## Quoted passage
*-*-*

Tuesday, August 23, 2011

My family insists on court marriage

By Auntie Agatha, gataedo@yahoo.com, agatha.edo@gmail.com, Tel: 08054500626

Dear Agatha,
I have been in a relationship for five years and very much in love with the man in my life. We have a very good relationship. We are close and he is very supportive.
Because he had been married before and has children, it took a while for my family members to give their blessings to the union. His ex has since remarried and lives outside the country. We finally performed our introduction ceremony last year. My people want him to take me to Registry but he says it is not for my family to lord it on him and that the decision to marry is between the two of us.
He is only prepared to go through the native law and custom ceremony and after that go to church for blessing but my family members are scared of me doing native law and custom and then going to church later.
They are of the opinion that he won’t do the church wedding. I finally prevailed on my people to let sleeping dogs lie. But I do not understand what is going on anymore. I’ve told him to come and see my dad so we can fix a date and move on, but he seems to
be in no hurry again, he hardly visits nor has time for me. He sometimes does not call and yet claims there is no problem that I am the one wasting time. He says we should have been living together by now but allowed my family to ridicule him and his family members by giving them ultimatum to go to court within two weeks of our introduction. He is also very angry that none of my family members saw him and his family off when they were leaving our house.
He has changed; each day he says he is coming to see my daddy but won’t come. I am so confused and wondering where to start from at 40. I close late from work and hardly have the avenue to socialise, people at my place of work even think I am married.
What do I do now as he keeps saying as far as he is concerned we are married and there is no problem? Yet time is going and I am tired of being single. I truly have been so attached to him and I haven’t met another person that I like. Please help.
Confused Lady.

Dear Confused Lady,
At 40, you ought to know better than allow your family members too much interference in your affairs. You are no longer a child in need of protection neither are you too young not to know what you are going into.
You are already at the junction of reality and realistic choices. If you don’t know what you want by now when will you?
Your man is right; marriage is an agreement between two persons. You and your man should have agreed on a common ground before going to your family with your wedding plans. And if both of you had already agreed on it, it was wrong for your family to insist on something else. You should have been more firm and equivocal on what you want.

*-*-*

## Available data

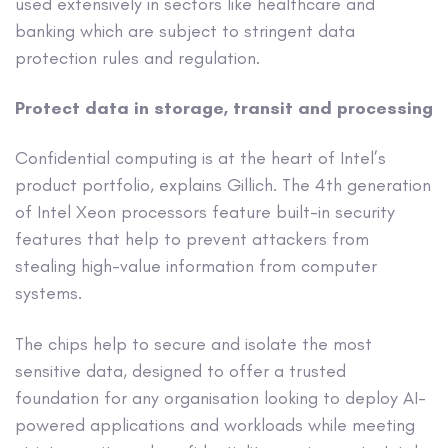
used extensively in sectors like healthcare and
banking which are subject to stringent data
protection rules and regulation.
Protect data in storage, transit and processing
Confidential computing is at the heart of Intel’s
product portfolio, explains Gillich. The 4th generation
of Intel Xeon processors feature built-in security
features that help to prevent attackers from
stealing high-value information from computer
systems.
The chips help to secure and isolate the most
sensitive data, designed to offer a trusted
foundation for any organisation looking to deploy AI-
powered applications and workloads while meeting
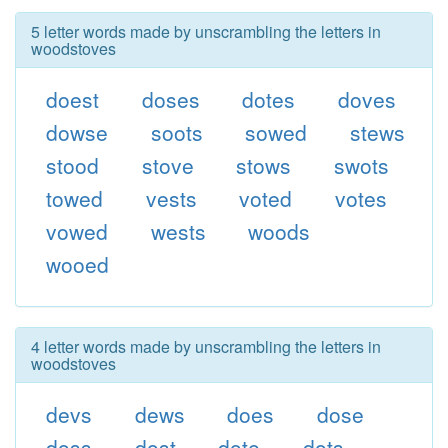
5 letter words made by unscrambling the letters in
woodstoves
doest
doses
dotes
doves
dowse
soots
sowed
stews
stood
stove
stows
swots
towed
vests
voted
votes
vowed
wests
woods
wooed
4 letter words made by unscrambling the letters in
woodstoves
devs
dews
does
dose
doss
dost
dote
dots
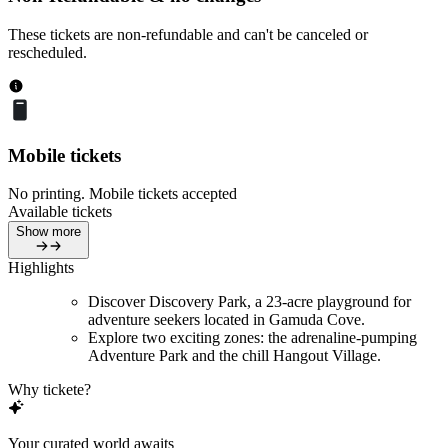
These tickets are non-refundable and can't be canceled or
rescheduled.
Mobile tickets
No printing. Mobile tickets accepted
Available tickets
Show more
Highlights
Discover Discovery Park, a 23-acre playground for
adventure seekers located in Gamuda Cove.
Explore two exciting zones: the adrenaline-pumping
Adventure Park and the chill Hangout Village.
Why tickete?
Your curated world awaits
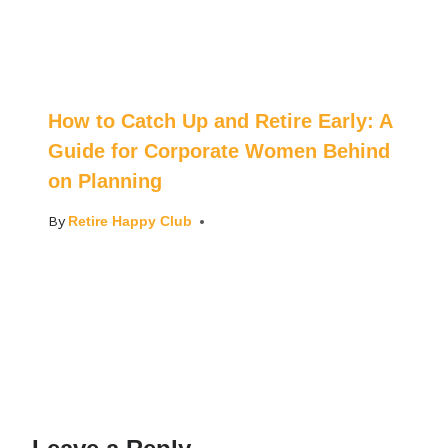
How to Catch Up and Retire Early: A
Guide for Corporate Women Behind
on Planning
By
Retire Happy Club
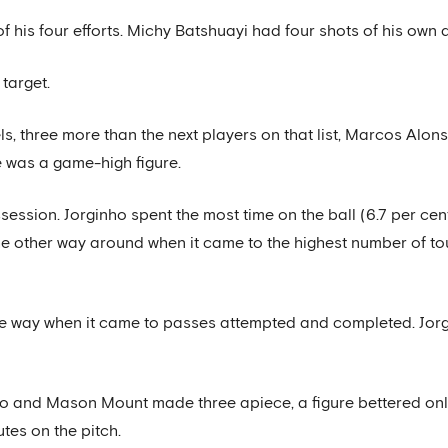
his four efforts. Michy Batshuayi had four shots of his own d
target.
, three more than the next players on that list, Marcos Alo
 was a game-high figure.
ession. Jorginho spent the most time on the ball (6.7 per cen
the other way around when it came to the highest number of t
 the way when it came to passes attempted and completed. Jorg
ho and Mason Mount made three apiece, a figure bettered on
tes on the pitch.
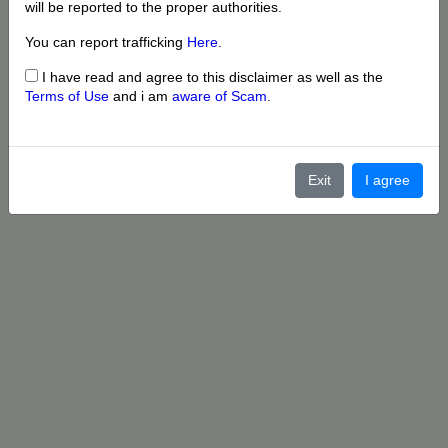
will be reported to the proper authorities.
You can report trafficking
Here
.
I have read and agree to this disclaimer as well as the
Terms of Use
and i am
aware of Scam
.
Exit
I agree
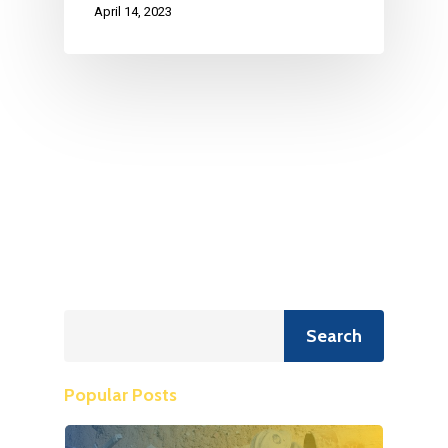
April 14, 2023
Search
Search
Popular Posts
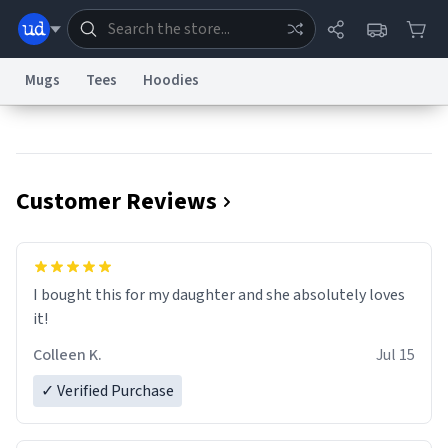
Mugs
Tees
Hoodies
Dictionary
Store
Blog
World
Customer Reviews
System
Help
Advertise
Chat
Status
Information Collection Notice
Trademark Concerns
reCAPTCHA Privacy
I bought this for my daughter and she absolutely loves
Terms of Service
reCAPTCHA Terms
Privacy Policy
Accessibility
Report a Bug
Data Request
Contact Us
Security
DMCA
it!
© 1999–2026 Urban Dictionary ®
Colleen K.
Jul 15
✓ Verified Purchase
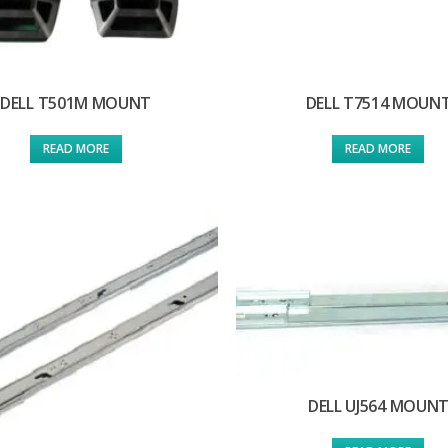
DELL T501M MOUNT
DELL T7514 MOUN
READ MORE
READ MORE
DELL UJ564 MOUN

*-*-*

## Exercise tasks
**a.** Answer these questions from the advice column:
(i) How long has the letter writer been in the relationship?
(ii) What age does the letter writer give?
(iii) According to the reply, marriage is an agreement between whom?
**b.** Transcribe the rows from their first line through the line with "The chips help to secure and isolate the most", leaving the pictures out.

## Exercise results
**a.**
(i) Five years.
(ii) 40.
(iii) Between two persons.

**b.**
used extensively in sectors like healthcare and
banking which are subject to stringent data
protection rules and regulation.
Protect data in storage, transit and processing
Confidential computing is at the heart of Intel’s
product portfolio, explains Gillich. The 4th generation
of Intel Xeon processors feature built-in security
features that help to prevent attackers from
stealing high-value information from computer
systems.
The chips help to secure and isolate the most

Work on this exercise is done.